Supplied records Block Start
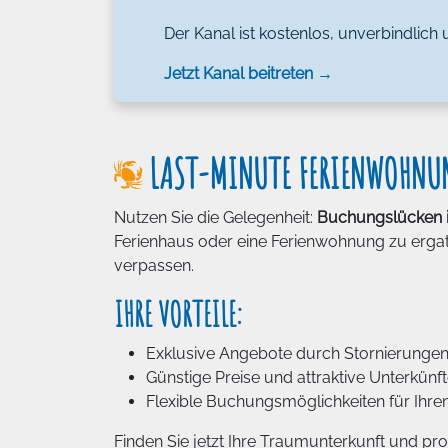
Der Kanal ist kostenlos, unverbindlich 
Jetzt Kanal beitreten →
LAST-MINUTE FERIENWOHNU
Nutzen Sie die Gelegenheit:
Buchungslücken 
Ferienhaus oder eine Ferienwohnung zu ergatte
verpassen.
IHRE VORTEILE:
Exklusive Angebote durch Stornierungen 
Günstige Preise und attraktive Unterkünf
Flexible Buchungsmöglichkeiten für Ihr
Finden Sie jetzt Ihre Traumunterkunft und pro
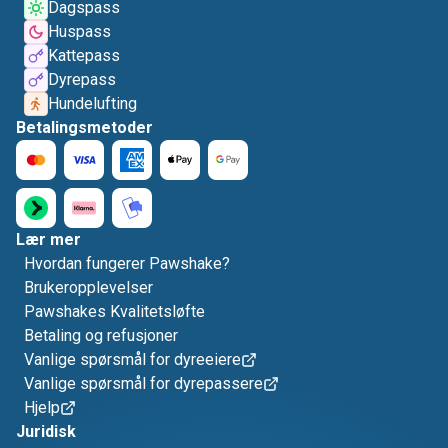
Dagspass
Huspass
Kattepass
Dyrepass
Hundelufting
Betalingsmetoder
Lær mer
Hvordan fungerer Pawshake?
Brukeropplevelser
Pawshakes Kvalitetsløfte
Betaling og refusjoner
Vanlige spørsmål for dyreeiere
Vanlige spørsmål for dyrepassere
Hjelp
Juridisk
Supplied records Block End
• Work request: The records above must be repeated in full and exactly, but without any of the pictures.

• Written reply:
Der Kanal ist kostenlos, unverbindlich 
Jetzt Kanal beitreten →
LAST-MINUTE FERIENWOHNU
Nutzen Sie die Gelegenheit:
Buchungslücken 
Ferienhaus oder eine Ferienwohnung zu ergatte
verpassen.
IHRE VORTEILE:
Exklusive Angebote durch Stornierungen 
Günstige Preise und attraktive Unterkünf
Flexible Buchungsmöglichkeiten für Ihr
Finden Sie jetzt Ihre Traumunterkunft und pro
Dagspass
Huspass
Kattepass
Dyrepass
Hundelufting
Betalingsmetoder
Lær mer
Hvordan fungerer Pawshake?
Brukeropplevelser
Pawshakes Kvalitetsløfte
Betaling og refusjoner
Vanlige spørsmål for dyreeiere
Vanlige spørsmål for dyrepassere
Hjelp
Juridisk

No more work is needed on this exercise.